Too Good Eggplant Parm

This dinner (plus the beaut photo I got from it) was too good to not have a post about it. Plus it’s pretty quick and easy, so LOVE that.

Ingredients:

Eggplant

Zucchini

Tomatoes

Lentil pasta (I used Banza penne)

Eggs (2 is probably good if using a whole eggplant)

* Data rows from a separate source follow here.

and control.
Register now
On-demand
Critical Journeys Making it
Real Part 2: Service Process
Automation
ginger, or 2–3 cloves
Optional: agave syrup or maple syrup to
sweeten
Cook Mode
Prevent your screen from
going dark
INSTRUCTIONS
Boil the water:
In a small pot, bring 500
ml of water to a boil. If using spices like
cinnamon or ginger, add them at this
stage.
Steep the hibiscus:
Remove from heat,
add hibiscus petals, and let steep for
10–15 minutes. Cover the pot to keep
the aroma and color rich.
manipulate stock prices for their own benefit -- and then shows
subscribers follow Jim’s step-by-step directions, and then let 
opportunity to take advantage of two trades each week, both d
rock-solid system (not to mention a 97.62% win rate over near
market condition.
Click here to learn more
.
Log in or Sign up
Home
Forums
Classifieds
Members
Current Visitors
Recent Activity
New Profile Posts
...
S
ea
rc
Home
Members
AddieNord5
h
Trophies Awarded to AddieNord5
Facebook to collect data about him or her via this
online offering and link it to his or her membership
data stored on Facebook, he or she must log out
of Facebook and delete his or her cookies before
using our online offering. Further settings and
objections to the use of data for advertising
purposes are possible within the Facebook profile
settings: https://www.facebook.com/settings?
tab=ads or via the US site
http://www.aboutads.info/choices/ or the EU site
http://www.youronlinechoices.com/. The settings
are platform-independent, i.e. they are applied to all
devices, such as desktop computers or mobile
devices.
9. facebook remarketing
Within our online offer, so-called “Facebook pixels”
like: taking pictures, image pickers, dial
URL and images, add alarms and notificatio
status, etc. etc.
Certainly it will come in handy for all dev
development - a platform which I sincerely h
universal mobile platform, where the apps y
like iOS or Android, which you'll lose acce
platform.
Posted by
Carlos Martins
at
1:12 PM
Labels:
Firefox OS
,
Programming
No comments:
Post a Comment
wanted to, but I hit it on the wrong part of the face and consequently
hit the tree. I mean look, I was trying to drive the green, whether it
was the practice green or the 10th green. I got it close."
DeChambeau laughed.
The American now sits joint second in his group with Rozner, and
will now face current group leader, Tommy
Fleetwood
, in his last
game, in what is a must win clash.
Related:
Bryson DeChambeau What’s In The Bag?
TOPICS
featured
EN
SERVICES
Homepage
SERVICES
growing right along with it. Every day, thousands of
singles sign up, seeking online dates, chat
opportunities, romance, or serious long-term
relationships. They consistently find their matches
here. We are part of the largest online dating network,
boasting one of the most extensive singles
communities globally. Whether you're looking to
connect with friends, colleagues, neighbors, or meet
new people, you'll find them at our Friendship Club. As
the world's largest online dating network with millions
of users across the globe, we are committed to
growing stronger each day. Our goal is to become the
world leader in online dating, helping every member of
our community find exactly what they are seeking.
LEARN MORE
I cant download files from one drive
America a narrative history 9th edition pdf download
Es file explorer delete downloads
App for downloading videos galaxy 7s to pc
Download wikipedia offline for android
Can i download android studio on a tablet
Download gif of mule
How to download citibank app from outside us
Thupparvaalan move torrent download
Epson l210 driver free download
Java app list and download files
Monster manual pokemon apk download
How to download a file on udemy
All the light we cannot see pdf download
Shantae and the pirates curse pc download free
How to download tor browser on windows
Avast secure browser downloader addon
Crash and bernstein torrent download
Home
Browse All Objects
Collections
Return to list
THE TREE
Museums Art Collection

Trader Joe’s Crispbread Crackers x2

Seasonings (I use TJs 21 salute)

Nutritional Yeast (adds a cheesey flavor)

Rao’s red sauce

TJ’s pesto

Dairy-free mozzarella


You can really mix up the veggies and seasonings however you like! Maybe you want to add spinach or have no tomatoes, you do you! I just eyeballed adding in the seasonings and nutritional yeast when I made the breading.


Instructions:

1. Heat air fryer and boil water for pasta

2. Cut veggies

3. Have two bowls: one for egg, one for breading

4. Blend the crispbread, seasonings, and nutritional yeast (I don’t measure, so what feels right)

5. Dip eggplant in egg then breading and put in air fryer for about 8 minutes or until done

6. Add zucchini and tomatoes to drained pasta noodles and sauté with some TJs pesto

7. Throw it all into a bowl and add sauce and cheese and ENJOY!


I only got a pic of the finished product because I didn’t know it’d be so good. but the process was easy and doesn’t need pics.